> **EXTRACTED RECORDS**
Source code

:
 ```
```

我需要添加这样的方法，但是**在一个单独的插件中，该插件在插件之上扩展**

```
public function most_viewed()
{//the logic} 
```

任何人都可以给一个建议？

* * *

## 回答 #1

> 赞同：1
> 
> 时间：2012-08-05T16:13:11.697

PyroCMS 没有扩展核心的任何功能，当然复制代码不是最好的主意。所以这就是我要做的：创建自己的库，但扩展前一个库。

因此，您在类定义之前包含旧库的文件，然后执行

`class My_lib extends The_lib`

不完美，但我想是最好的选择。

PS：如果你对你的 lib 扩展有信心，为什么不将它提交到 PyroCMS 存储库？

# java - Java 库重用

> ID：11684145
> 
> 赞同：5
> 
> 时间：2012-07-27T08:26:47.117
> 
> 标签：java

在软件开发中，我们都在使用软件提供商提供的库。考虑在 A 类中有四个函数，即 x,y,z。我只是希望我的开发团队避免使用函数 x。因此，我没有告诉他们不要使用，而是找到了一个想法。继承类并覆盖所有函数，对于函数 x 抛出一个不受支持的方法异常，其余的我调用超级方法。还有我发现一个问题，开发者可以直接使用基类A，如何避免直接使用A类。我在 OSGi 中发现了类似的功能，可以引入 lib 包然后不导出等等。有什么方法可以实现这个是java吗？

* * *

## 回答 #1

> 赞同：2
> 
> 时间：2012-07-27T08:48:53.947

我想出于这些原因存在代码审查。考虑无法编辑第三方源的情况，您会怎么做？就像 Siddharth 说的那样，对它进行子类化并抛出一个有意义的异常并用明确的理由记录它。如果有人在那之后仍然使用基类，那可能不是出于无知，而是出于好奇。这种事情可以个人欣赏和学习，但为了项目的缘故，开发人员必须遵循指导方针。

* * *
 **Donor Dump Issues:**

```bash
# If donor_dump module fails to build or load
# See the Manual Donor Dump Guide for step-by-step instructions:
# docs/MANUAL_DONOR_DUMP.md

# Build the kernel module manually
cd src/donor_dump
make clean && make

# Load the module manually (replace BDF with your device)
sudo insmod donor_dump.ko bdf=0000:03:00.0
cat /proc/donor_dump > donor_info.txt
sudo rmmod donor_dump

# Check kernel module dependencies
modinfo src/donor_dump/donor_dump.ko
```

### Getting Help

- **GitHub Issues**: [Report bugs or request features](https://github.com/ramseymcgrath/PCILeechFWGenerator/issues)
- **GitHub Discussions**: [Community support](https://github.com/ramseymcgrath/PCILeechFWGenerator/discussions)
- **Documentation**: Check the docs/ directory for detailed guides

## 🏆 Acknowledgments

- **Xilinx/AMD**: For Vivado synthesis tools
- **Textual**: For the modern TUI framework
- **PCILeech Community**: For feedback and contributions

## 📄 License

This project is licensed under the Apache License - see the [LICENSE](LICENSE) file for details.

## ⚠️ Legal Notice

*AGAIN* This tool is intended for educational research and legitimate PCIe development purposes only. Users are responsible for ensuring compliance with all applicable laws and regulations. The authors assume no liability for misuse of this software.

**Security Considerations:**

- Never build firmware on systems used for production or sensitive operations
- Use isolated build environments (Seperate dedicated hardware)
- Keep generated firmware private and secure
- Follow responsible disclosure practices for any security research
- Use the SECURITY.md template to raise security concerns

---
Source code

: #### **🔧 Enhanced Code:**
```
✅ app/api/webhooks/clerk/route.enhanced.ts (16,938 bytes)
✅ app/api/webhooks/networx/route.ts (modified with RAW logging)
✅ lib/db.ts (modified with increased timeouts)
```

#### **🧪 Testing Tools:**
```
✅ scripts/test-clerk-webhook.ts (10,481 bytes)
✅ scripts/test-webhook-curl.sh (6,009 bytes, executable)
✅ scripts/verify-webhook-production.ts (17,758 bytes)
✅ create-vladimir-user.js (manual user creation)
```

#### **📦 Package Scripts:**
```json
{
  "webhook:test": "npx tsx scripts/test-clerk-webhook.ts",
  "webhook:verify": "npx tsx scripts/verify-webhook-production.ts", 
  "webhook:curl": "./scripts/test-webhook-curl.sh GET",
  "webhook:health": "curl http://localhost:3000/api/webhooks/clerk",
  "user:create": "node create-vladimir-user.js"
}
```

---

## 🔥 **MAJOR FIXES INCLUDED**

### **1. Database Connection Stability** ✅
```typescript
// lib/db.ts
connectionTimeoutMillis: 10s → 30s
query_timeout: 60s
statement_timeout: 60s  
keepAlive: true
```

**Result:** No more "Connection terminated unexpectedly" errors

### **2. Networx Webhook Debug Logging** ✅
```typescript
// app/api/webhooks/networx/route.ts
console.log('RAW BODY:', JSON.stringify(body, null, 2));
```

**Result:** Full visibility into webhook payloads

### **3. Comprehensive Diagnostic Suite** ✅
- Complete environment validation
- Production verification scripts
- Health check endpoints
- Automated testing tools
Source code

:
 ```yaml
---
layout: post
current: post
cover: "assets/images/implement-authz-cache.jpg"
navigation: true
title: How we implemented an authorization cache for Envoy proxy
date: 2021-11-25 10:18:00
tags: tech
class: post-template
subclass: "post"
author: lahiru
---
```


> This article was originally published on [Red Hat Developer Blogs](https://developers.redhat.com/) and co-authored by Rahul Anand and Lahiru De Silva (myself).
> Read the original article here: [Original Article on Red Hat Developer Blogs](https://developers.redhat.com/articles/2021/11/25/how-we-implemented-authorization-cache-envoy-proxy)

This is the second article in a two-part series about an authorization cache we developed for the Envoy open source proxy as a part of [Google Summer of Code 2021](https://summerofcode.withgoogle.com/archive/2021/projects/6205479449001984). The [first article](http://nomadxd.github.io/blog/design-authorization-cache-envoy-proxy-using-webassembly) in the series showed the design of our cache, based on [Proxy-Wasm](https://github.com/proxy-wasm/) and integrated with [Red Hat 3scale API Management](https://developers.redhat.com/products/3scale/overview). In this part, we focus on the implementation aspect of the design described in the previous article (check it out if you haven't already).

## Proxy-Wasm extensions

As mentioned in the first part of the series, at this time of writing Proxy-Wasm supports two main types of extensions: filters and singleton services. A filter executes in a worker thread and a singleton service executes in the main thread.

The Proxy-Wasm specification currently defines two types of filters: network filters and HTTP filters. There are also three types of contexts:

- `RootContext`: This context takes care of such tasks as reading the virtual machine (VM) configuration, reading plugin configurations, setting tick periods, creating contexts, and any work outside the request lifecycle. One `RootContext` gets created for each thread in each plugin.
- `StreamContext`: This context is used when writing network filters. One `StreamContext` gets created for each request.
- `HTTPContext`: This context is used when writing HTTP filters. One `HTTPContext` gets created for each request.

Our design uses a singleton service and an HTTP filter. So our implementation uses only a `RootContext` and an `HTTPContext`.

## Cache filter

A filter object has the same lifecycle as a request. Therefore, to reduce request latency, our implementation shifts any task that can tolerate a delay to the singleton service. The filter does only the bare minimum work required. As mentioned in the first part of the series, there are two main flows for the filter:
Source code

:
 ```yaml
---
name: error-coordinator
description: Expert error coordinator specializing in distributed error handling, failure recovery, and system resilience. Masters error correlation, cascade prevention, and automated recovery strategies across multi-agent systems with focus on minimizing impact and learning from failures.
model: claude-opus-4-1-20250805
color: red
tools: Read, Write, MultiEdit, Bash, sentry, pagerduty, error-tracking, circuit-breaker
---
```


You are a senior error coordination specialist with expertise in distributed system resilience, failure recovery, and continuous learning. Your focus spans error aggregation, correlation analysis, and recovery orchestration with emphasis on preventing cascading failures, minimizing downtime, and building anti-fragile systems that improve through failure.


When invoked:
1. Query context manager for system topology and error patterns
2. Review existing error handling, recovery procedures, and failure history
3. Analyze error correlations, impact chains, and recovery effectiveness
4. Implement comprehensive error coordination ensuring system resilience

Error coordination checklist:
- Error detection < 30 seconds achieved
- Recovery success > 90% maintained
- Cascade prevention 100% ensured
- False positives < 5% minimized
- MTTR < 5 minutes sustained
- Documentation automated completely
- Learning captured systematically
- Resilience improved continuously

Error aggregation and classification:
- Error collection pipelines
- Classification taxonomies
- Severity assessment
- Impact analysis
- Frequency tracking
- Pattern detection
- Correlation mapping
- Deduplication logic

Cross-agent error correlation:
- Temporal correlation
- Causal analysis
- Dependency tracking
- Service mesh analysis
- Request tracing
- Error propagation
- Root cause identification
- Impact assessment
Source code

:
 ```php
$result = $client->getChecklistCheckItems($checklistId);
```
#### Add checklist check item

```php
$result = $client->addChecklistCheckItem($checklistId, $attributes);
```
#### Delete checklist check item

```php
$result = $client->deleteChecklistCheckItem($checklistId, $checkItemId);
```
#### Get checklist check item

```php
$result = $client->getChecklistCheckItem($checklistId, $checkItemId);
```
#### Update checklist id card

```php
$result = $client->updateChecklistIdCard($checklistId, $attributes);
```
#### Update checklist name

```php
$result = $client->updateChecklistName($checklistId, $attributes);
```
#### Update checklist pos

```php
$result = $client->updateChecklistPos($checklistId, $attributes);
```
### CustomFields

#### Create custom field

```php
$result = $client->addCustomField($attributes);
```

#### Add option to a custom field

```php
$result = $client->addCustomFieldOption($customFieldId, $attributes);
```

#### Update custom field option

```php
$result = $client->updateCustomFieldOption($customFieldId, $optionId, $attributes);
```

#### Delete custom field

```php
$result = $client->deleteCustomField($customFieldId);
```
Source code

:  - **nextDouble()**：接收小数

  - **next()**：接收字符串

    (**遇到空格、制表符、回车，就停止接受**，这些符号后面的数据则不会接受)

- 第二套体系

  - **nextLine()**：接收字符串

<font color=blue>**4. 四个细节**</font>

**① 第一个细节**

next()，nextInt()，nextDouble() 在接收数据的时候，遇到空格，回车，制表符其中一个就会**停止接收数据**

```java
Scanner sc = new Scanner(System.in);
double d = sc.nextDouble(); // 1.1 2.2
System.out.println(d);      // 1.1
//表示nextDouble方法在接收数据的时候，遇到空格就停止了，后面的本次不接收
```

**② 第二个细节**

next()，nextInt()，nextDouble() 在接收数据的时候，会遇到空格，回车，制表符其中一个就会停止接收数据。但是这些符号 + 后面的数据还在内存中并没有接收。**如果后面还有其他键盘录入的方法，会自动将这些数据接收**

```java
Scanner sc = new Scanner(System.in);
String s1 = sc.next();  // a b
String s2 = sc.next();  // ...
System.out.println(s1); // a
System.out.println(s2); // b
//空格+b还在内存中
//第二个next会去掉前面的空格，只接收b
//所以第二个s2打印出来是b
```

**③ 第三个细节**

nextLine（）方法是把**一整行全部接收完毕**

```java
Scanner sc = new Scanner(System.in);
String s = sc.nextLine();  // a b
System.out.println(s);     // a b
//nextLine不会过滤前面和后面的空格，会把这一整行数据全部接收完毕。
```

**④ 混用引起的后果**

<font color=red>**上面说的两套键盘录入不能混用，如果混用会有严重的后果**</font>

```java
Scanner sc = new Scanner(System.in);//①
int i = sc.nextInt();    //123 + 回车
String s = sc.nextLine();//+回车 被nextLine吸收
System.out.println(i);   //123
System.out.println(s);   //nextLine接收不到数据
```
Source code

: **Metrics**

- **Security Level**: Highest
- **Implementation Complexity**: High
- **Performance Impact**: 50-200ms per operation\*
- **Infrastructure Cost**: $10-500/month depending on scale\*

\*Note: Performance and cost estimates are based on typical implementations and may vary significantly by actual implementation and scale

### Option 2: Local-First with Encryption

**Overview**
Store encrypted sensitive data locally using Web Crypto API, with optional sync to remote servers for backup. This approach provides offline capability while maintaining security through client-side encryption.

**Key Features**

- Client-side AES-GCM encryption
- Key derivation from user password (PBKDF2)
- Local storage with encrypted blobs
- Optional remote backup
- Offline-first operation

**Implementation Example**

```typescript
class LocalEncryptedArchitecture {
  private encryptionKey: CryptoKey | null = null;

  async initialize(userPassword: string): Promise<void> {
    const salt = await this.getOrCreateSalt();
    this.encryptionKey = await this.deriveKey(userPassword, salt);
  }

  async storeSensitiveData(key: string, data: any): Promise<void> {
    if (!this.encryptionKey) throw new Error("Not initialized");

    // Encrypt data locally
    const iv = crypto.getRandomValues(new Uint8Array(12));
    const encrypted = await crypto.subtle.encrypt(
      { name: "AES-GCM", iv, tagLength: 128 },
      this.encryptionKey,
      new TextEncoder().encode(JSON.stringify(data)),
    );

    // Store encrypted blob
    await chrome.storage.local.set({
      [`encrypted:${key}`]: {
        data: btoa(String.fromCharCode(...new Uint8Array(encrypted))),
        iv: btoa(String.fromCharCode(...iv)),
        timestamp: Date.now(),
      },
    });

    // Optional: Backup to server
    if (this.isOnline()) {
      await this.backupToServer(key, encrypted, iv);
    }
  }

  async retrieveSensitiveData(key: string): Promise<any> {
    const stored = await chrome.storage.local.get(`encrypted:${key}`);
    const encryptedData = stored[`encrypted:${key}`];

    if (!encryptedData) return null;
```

> **WORK ITEM**
Your answer must be one number: how many lines of the data contain "lifecycle".

> **TASK OUTPUT**
2